Hey Buzz Fans, as we all know it’s February 1st, and that is the very beginning of Black History Month. I think it’s appropriate to appreciate the very best black MMA fighters of all time. The beautiful thing about this sport is that it is still a relatively young, global sport. We get fighters of all colors, ethnicities, and races from all over the world. I myself have followed this sport since 1991, when it was still banned in some parts of the world.
One of the very first black fighters in MMA was Gary “Big Daddy” Goodridge. Hailing from Barrie, Ontario, Canada, before he ever entered the sport of MMA and kickboxing, he was a top contender in the world of professional arm wrestling. His nationality was Trinidadian/Canadian, coming in at 6’3 and over 250 pounds, Goodridge was a pioneer for black fighters in MMA and kickboxing. He started kickboxing first and would take what he learned from the sport over to the world of MMA – where he became one of the first black stars in the young sport. Not to mention, he was the Canadian Boxing SuperHeavyweight Champion.
He made his UFC debut all the way back at the UFC 8 event, when it was still a one night, round robin tournament. Going into the UFC Goodridge only had boxing credentials and one months of actual martial arts training. He made it all the way to the semi finals to fight another MMA legend in Don Frye, as he would again in the upcoming UFC 9, he would lose to Frye on both efforts. After his two tours with the UFC, he would travel to Brazil and win the International Vale Tudo Tournament on July 6th 1997. From there he would go to the promotion that I think he made as famous as the promotion made him – Pride Fighting Championship, based out of Japan. Here, Goodridge would go on to fight some of the greatest fighters to ever compete in MMA. Beating guys like Oleg Taktorov and Valentijn Overeem, and fighting legends like Antonio Rodrigo Nogueira, Jerry Bohlander, and even the great Fedor Emelianko. His official retirement match was against old friend and competitor, Don Frye, where he beat Frye with a massive head kick. Goodridge would go on to compete in kickboxing tournaments after his Pride days and would also write an autobiography “GateKeeper: The Fighting Life Of Gary “Big Daddy” Goodridge.”

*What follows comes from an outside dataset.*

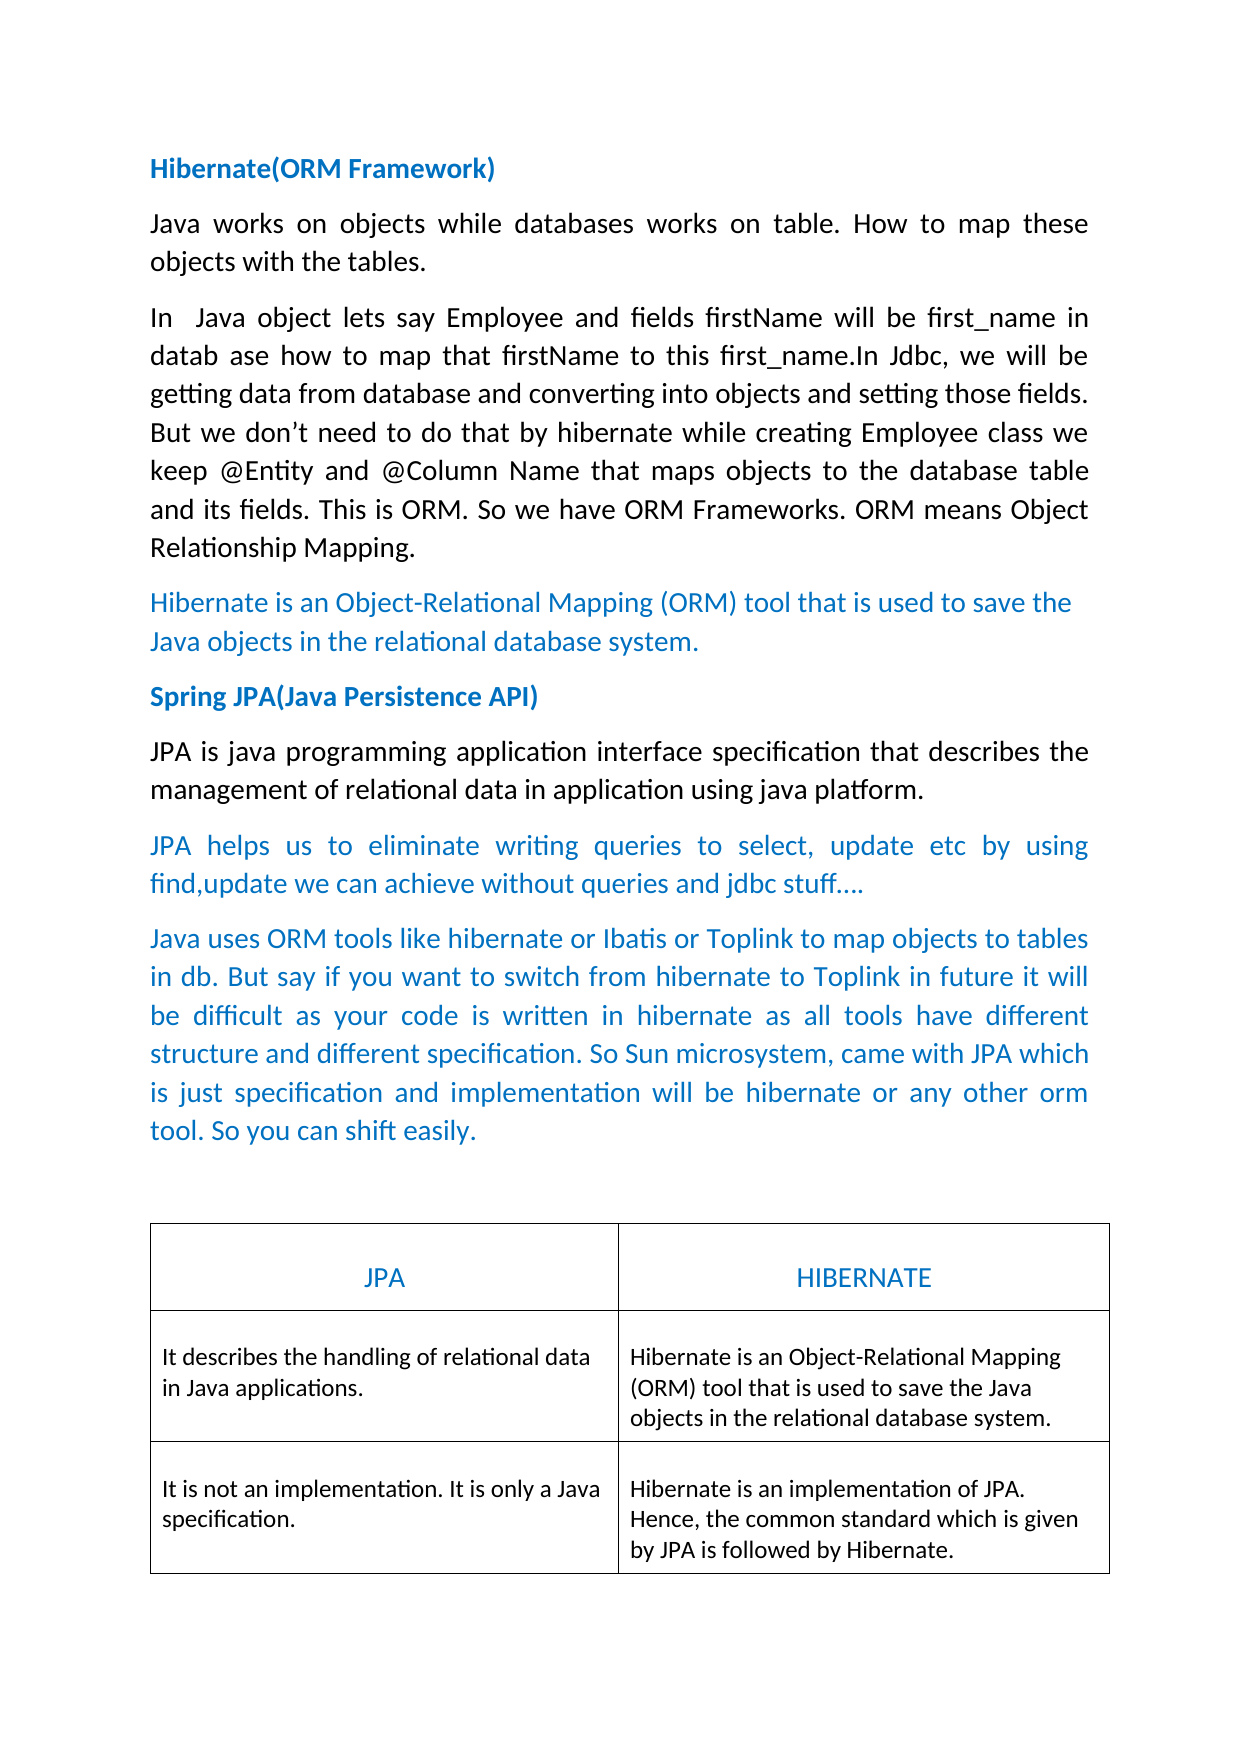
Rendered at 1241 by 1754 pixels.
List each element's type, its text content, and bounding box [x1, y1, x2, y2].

Today, Goodridge is diagnosed with CTE but is still around to this day. In my opinion, Gary Goodridge is just one of the many MMA legends that helped pave the way for the fighters today. Enabling them to make the money they make and live the lifestyles they live; he should be remembered as a fighter to have opened the doors to several other black fighters who have since entered the MMA world.
Thanks Gary “Big Daddy” Goodridge for everything you’ve done for the sport of MMA.